PHOENIX – Officials with Atomic Speedway and the National Dirt Racing League announced today the scheduling of the ‘Atomic Blast’ Weekend at the historic southern Ohio oval.
The three-day event is scheduled for Mothers’ Day weekend – May 8 through May 10.
“We want to establish a signature Late Model event for Atomic, something that’s big and that we can build on year after year. John has a great thing going with the NDRL and I believe it works with what we want to do. I am really pumped up for the event,” said new Atomic Speedway owner Brad McCown. “We have got everything up and running with what we did this year and now we are ready to dive in and have a big 2014 season.”

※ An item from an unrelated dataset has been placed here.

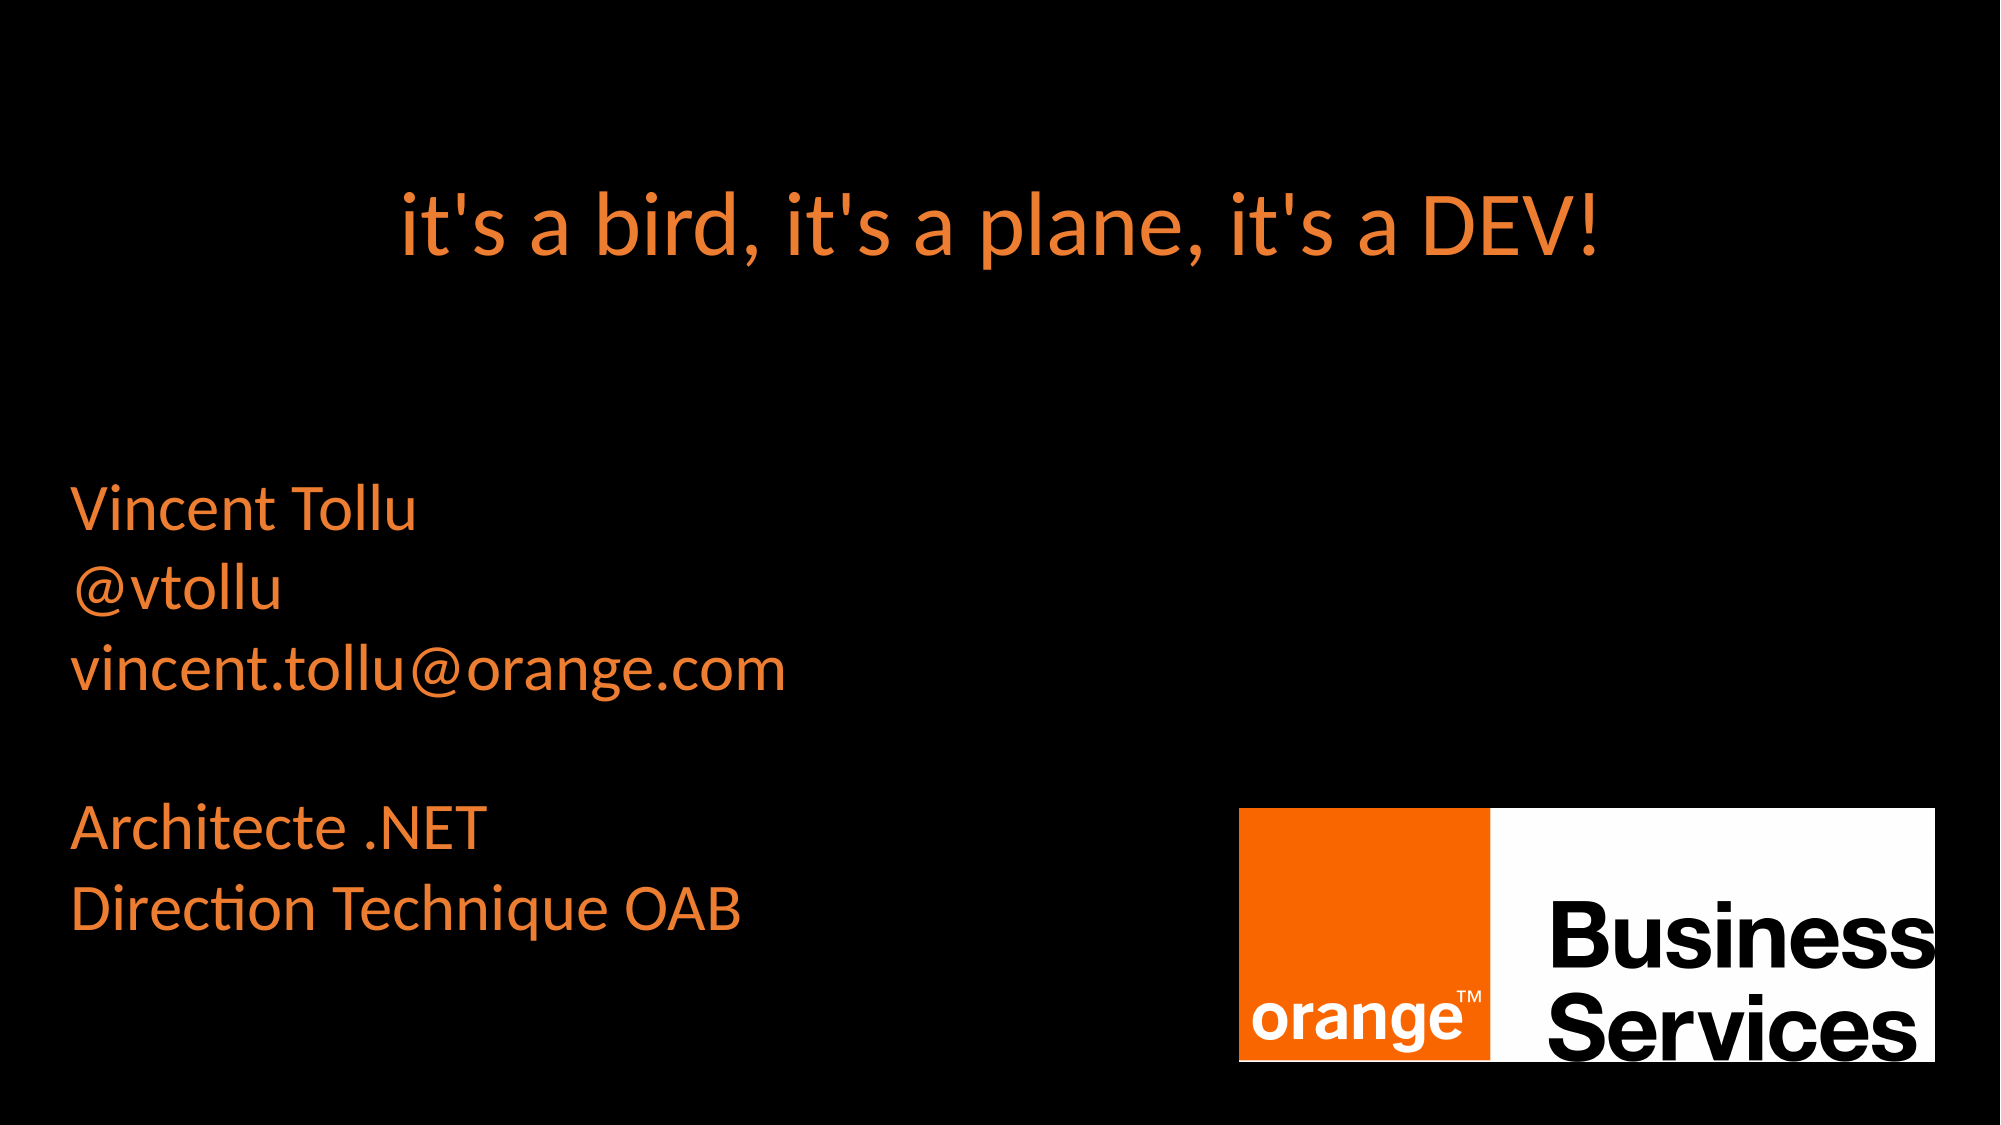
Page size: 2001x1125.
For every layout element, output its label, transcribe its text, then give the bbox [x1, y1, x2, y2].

The Atomic Blast will feature a unique format whereby all time trials will be completed on the first day of the event and then there will be two complete and separate shows on Friday and Saturday. The Friday, May 9 show will pay $5,000 to win while the Saturday, May 10 event will pay $15,000 to win. AMRA Modifieds and Street Stocks will also be on the card all three nights.

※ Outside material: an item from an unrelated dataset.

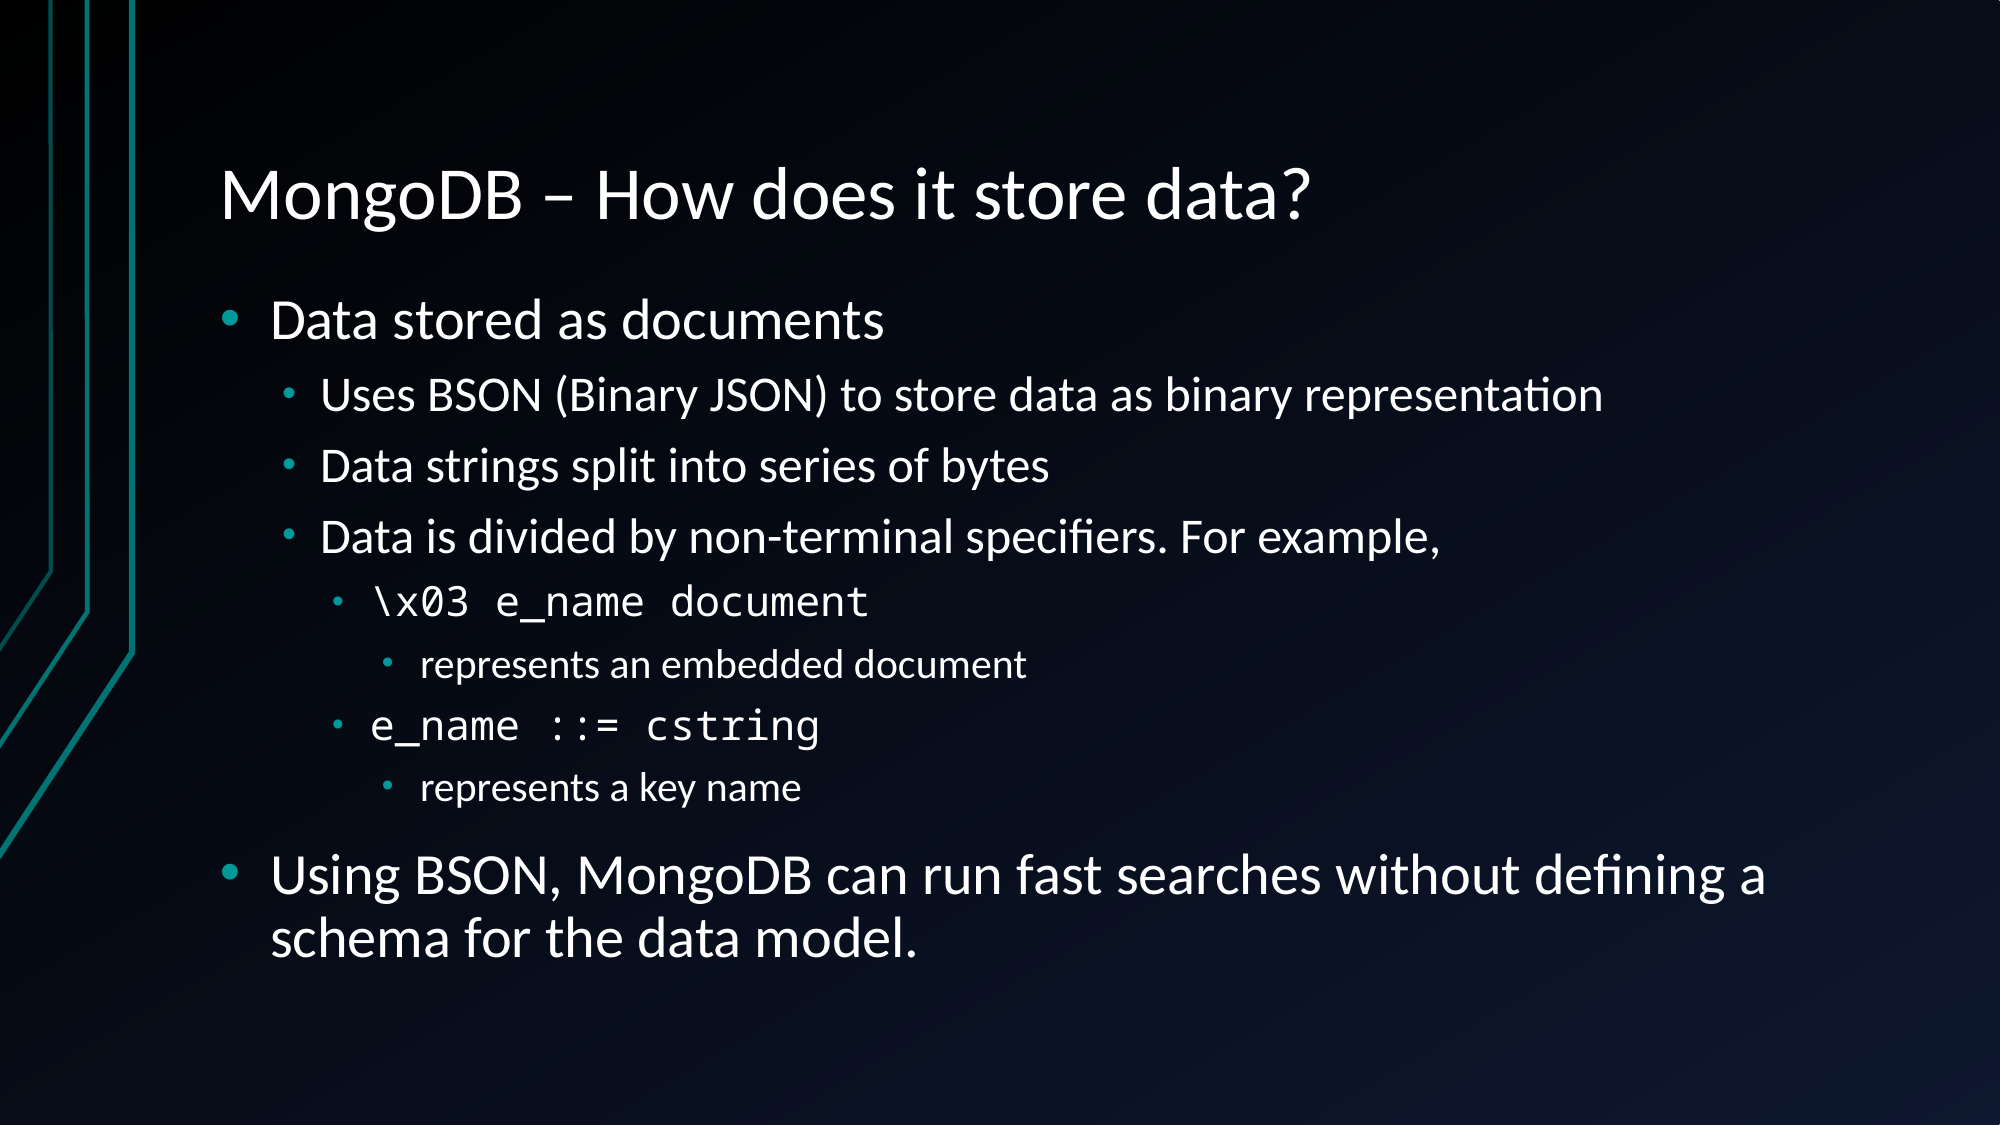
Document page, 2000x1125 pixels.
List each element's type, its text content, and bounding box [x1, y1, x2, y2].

title MongoDB – How does it store data? [199, 45, 1900, 246]
list Data stored as documents Uses BSON (Binary JSON) to store data as binary representation Data strings split into series of bytes Data is divided by non-terminal specifiers. For example, \x03 e_name document represents an embedded document e_name ::= cstring represents a key name Using BSON, MongoDB can run fast searches without defining a schema for the data model. [199, 279, 1900, 1012]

“Brad wanted to do something a little different and unique for the Atomic Blast with the time trials. And I think it will be very good for the fans for Friday and Saturday to feature only actual competitive laps for the NDRL Super Late Models. Brad has been a pleasure to work with when scheduling this event. It’s always refreshing for folks to be excited about an event. And Brad is excited which makes us excited. This is going to be a nice signature event for his facility and we are proud he chose to work with the NDRL to do it,” said NDRL Series Director Kelley Carlton.
McCown, who previously owned and managed the Jackson County Speedway, purchased the facility also formerly known as K-C Raceway after it had sat idle for two years. While at Jackson McCown put together a staff of key players including Race Director J.J. Linkous and Announcer/Public Relations Man Bruce Hines which have also joined McCown at Atomic.

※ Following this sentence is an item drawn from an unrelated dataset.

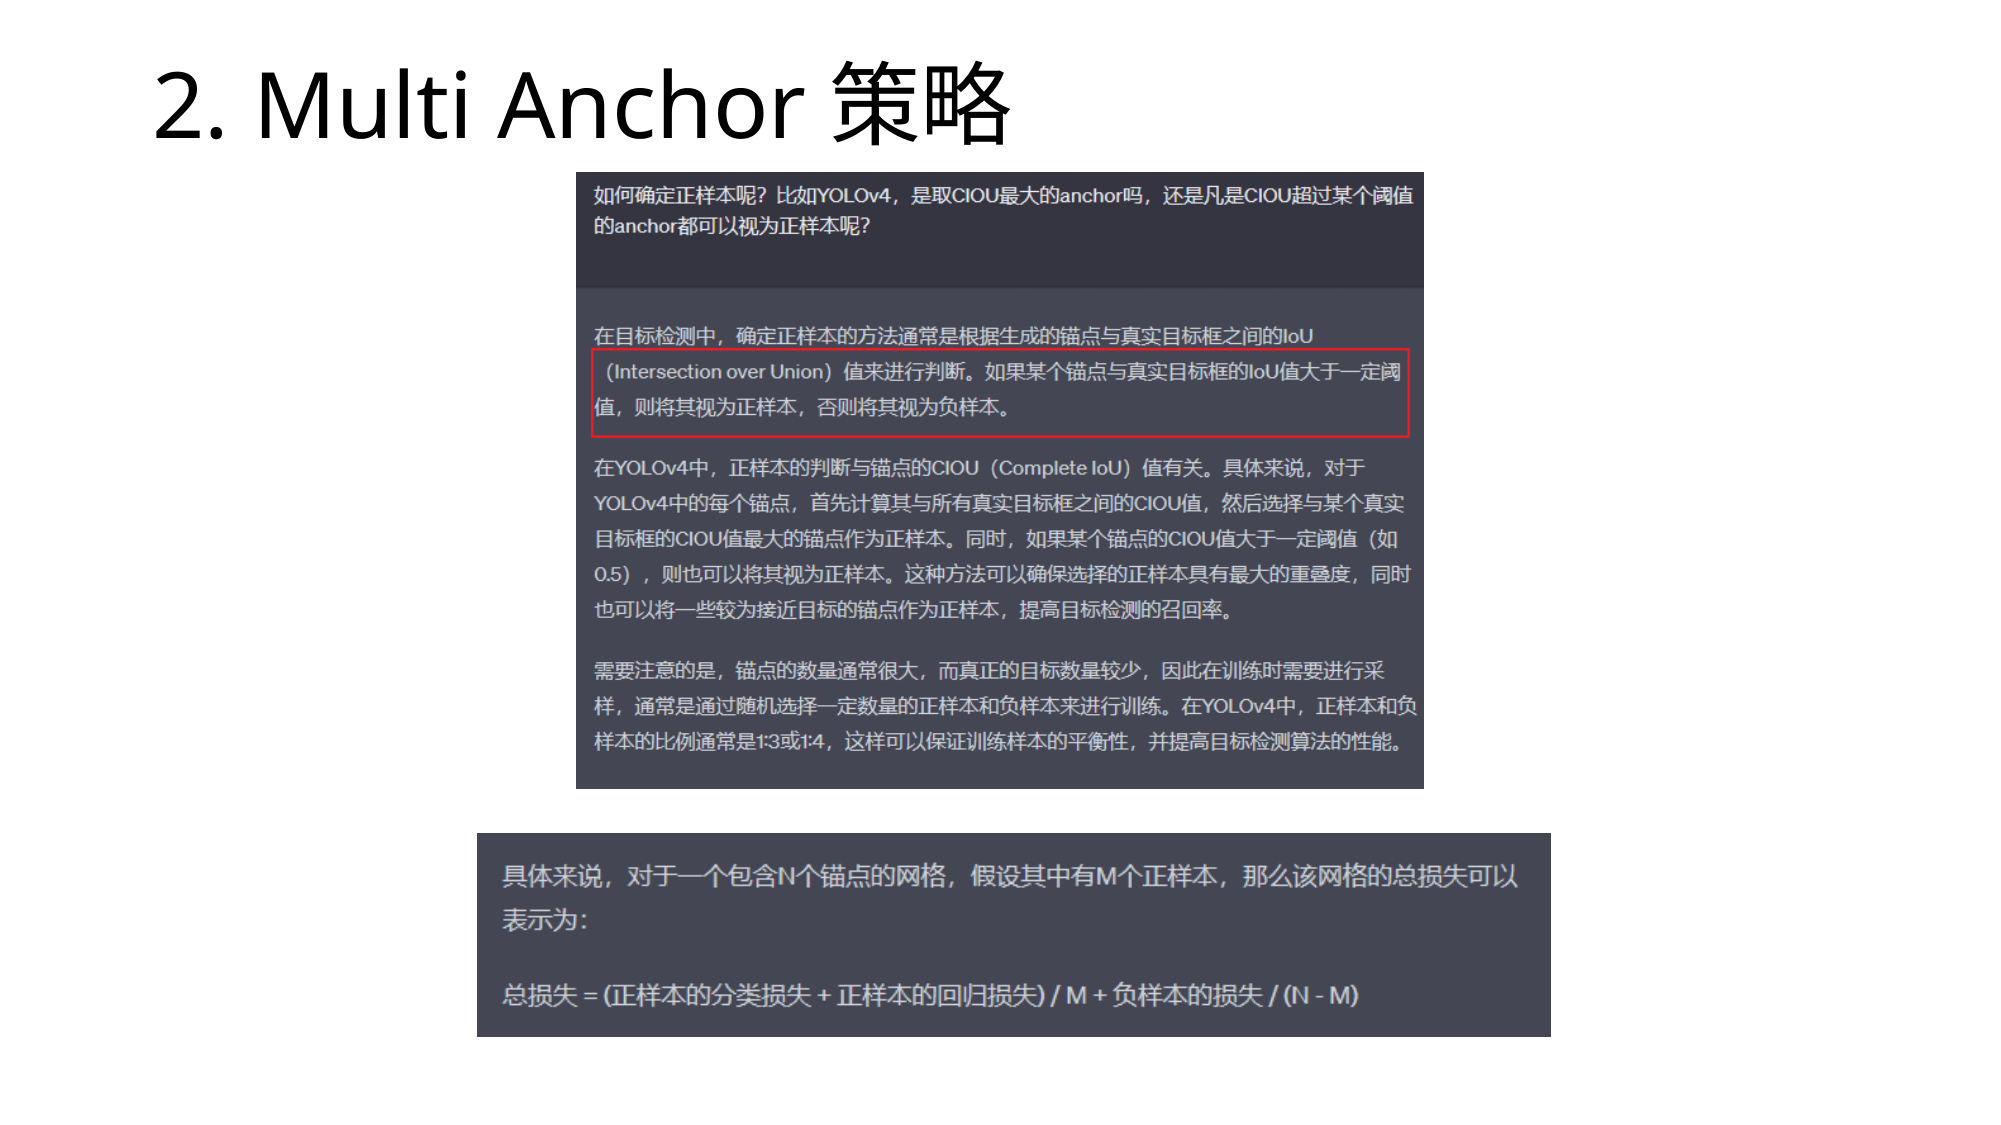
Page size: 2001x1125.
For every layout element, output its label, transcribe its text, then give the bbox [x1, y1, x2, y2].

title 2. Multi Anchor策略 [137, 0, 1863, 218]
picture [477, 833, 1551, 1037]
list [576, 172, 1424, 789]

McCown also chose to return to using the name of the facility that was used when it was first opened in 1953.
“People around here told us we had to go back to calling the place Atomic and we decided to give them what they wanted,” McCown said.
Though the track surface has been widened somewhat, it still maintains the same configuration since its construction. The track reopened in August and saw strong crowds and car counts. The 7,500 seat facility also boasts a bandstand for concerts and other events in the 15 acre front parking lot.